Pamela D. Blair co-authored “I Wasn’t Ready to Say Goodbye: Surviving, Coping and Healing After the Sudden Death of a Loved One” with Brook Noel upwards of twenty years ago. It’s gone on to become a classic in bereavement self-help and is very useful when you are in the throes of chaotic early grief. Well, Pam and I are friends and have been for several years now. We met in the Knitting for Peace Pod I started here in Vermont and it was during one of our gatherings that I learned she also wrote a favorite book of mine called “The Next Fifty Years: A Guide for Women at Midlife and Beyond”(I highly recommend this book, too!). Anyway, fast forward a little bit, and I became a member of Pam’s writing group, and I loved it. I had to drop out of it, though, because my mother very suddenly died and I was completely wrecked. For years. I just couldn’t handle a whole lot for a long time. But, in the midst of all of that, Pam and I developed a friendship and continued to talk a lot about grief. Put two therapists together and there’s no end to what we could talk about when it comes to the complexities of being human.

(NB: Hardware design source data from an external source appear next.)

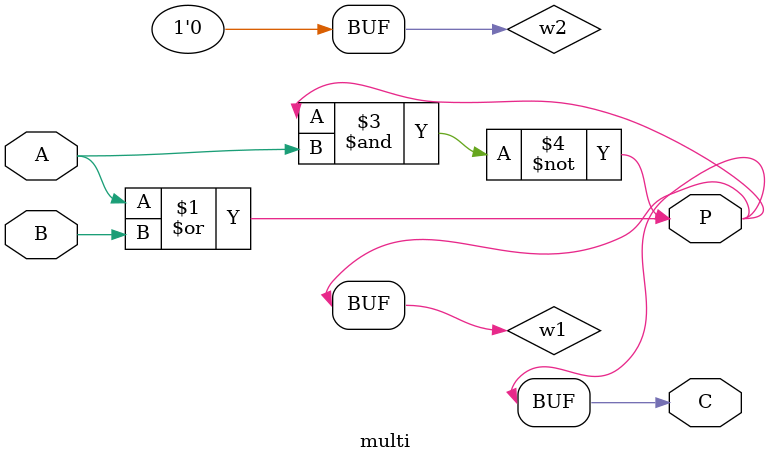
<source format=v>
module multi (A, B, C, P);
    input A;
    input B;
    output C;
    output P;

    wire w1, w2;

    or (w1, A, B);
    not (w2, 1'b1);
    or (P, w2, C);
    nand (C, P, A);
    xor (C,1'b0, w1);
endmodule

// multi-driven(C), 2 input, 2 output
</source>
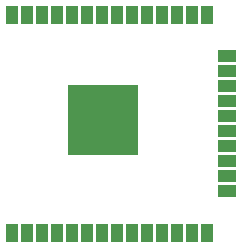
<source format=gbr>
G04 EAGLE Gerber RS-274X export*
G75*
%MOMM*%
%FSLAX34Y34*%
%LPD*%
%INSolderpaste Top*%
%IPPOS*%
%AMOC8*
5,1,8,0,0,1.08239X$1,22.5*%
G01*
%ADD10R,1.000000X1.500000*%
%ADD11R,1.500000X1.000000*%
%ADD12R,6.000000X6.000000*%


D10*
X445620Y199600D03*
X458320Y199600D03*
X471020Y199600D03*
X483720Y199600D03*
X496420Y199600D03*
X509120Y199600D03*
X521820Y199600D03*
X534520Y199600D03*
D11*
X590020Y349400D03*
D10*
X572620Y384600D03*
X559920Y384600D03*
X547220Y384600D03*
X534520Y384600D03*
X521820Y384600D03*
X509120Y384600D03*
X496420Y384600D03*
D11*
X590020Y260500D03*
D10*
X547220Y199600D03*
X559920Y199600D03*
X572620Y199600D03*
D11*
X590020Y235100D03*
X590020Y247800D03*
D10*
X432920Y199600D03*
X420220Y199600D03*
X407520Y199600D03*
D11*
X590020Y273200D03*
X590020Y285900D03*
X590020Y298600D03*
X590020Y336700D03*
X590020Y324000D03*
X590020Y311300D03*
D10*
X483720Y384600D03*
X471020Y384600D03*
X458320Y384600D03*
X445620Y384600D03*
X432920Y384600D03*
X420220Y384600D03*
X407520Y384600D03*
D12*
X484520Y295100D03*
M02*

</source>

I guess sometimes conversations lead to more conversations which lead to more things. At the beginning of the pandemic, Pam and I had a Zoom lunch just to check in, and she asked me if I’d be interested in co-writing a book with her about the long-lasting impact of grief. It was an immediate Yes. Yes because by then, I understood what that was like. Yes because Pam is a friend and I was so happy she considered me for the project. And Yes because I’ve learned to move towards all those things called dreams. I’ve always had a dream of being a writer. I write all the time, so it felt natural. The only reason I’d say no was fear, and if I learned anything from my mother’s death, it was to not say no to dreams. Say yes and see what happens.

Well, what has happened is, we have this book coming out in 2022, and we are in the early stages of big editing. It’s exciting, scary, a lot of work and requires ongoing soul searching. It’s a constant touchstone for me… Why write this book?

I think anyone who has suffered the loss of someone they love knows why books on long-lasting grief are important. Even though there is messaging out there that grief lasts a long time, it seems that we’ve, as a culture, internalized a certain schedule by which we need to pretty well be over it enough to not be talking about the pain we are in. In my experience as a therapist, and as a griever, that’s just not how it goes. Without there being ways we can keep our loved ones alive in our hearts and lived experience, grief simply goes underground, and we often tend to our sore spots alone. Or, sometimes we don’t know that other issues we have connect directly to the original wound of loss.

It would be easy for me to go on and on and on… but I’ll save that for the book! In the meantime, I invite you to join me in the conversation either through comments here, or via personal message. Our book came to life when we added real voices, real stories, and wisdom from people who are traversing the long road of grief themselves. If you’d like to share your story with me, I’d welcome it.

In the meantime, I’ll be sitting here, sending love to all those people who have passed away in our family, some of whom I knew, love and miss terribly, others who I never met but if not for them, I’d not be here today.